Ferrari will pay a $3.5 million penalty for family to comply with oversight requirements set forth by the National Highway Traffic Safety Administration.

The federal agency that oversees road safety in the United States announced Friday morning that Ferrari had not submitted early warning reports for the past three years. These reports help the agency identify potential or existing safety threats.

In the wake of the rolling recalls for defective General Motors ignition switches, there has been considerable scrutiny of NHTSA's handling – or mishandling – of these early warning reports. Friday's fine is an indication the agency is taking its enforcement mandates more seriously, albeit against a manufacturer that has no large-scale presence on American roads.
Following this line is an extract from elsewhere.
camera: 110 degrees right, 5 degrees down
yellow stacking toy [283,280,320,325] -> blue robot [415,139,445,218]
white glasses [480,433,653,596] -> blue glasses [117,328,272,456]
"There is no excuse for failing to follow laws created to keep drivers safe," US Transportation Secretary Anthony Foxx said in a written statement, "and our aggressive enforcement action today underscores the point that all automakers will be held accountable if they fail to do their part in our mission to keep Americans safe on the road."
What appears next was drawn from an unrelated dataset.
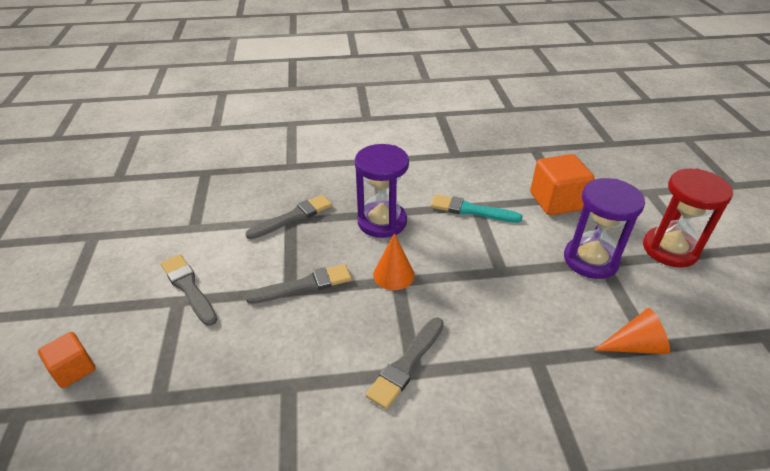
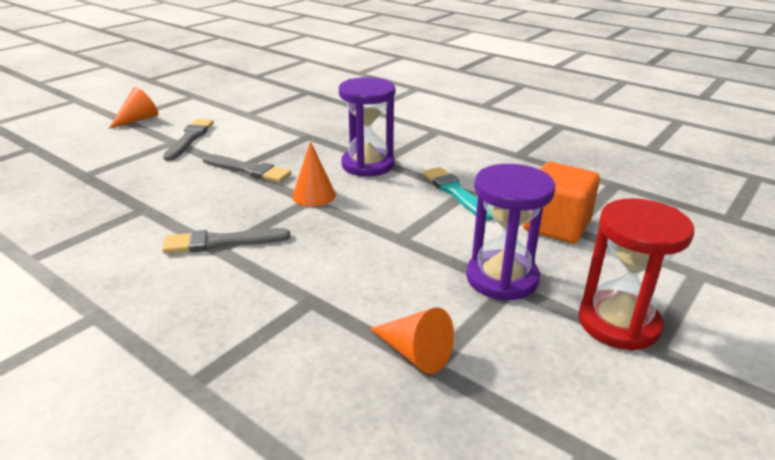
camera: 45 degrees right, 10 degrees down
orange cube [38,332,96,388] -> none
grey brush [245,195,332,239] -> none
none -> orange cone [108,87,158,129]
Federal law requires manufacturers to file EWR reports quarterly, and NHTSA officials say Ferrari failed to do so for three years and also failed to report three fatal accidents. As a small-volume manufacturer, Ferrari wasn't required to submit the quarterly reports until it fell under the Fiat banner in 2011, though it has always needed to report fatal accidents.

In a statement, Ferrari spokesperson Krista Florin said the missed reporters were inadvertent, and that Ferrari had implemented new procedures to "ensure full compliance in the future."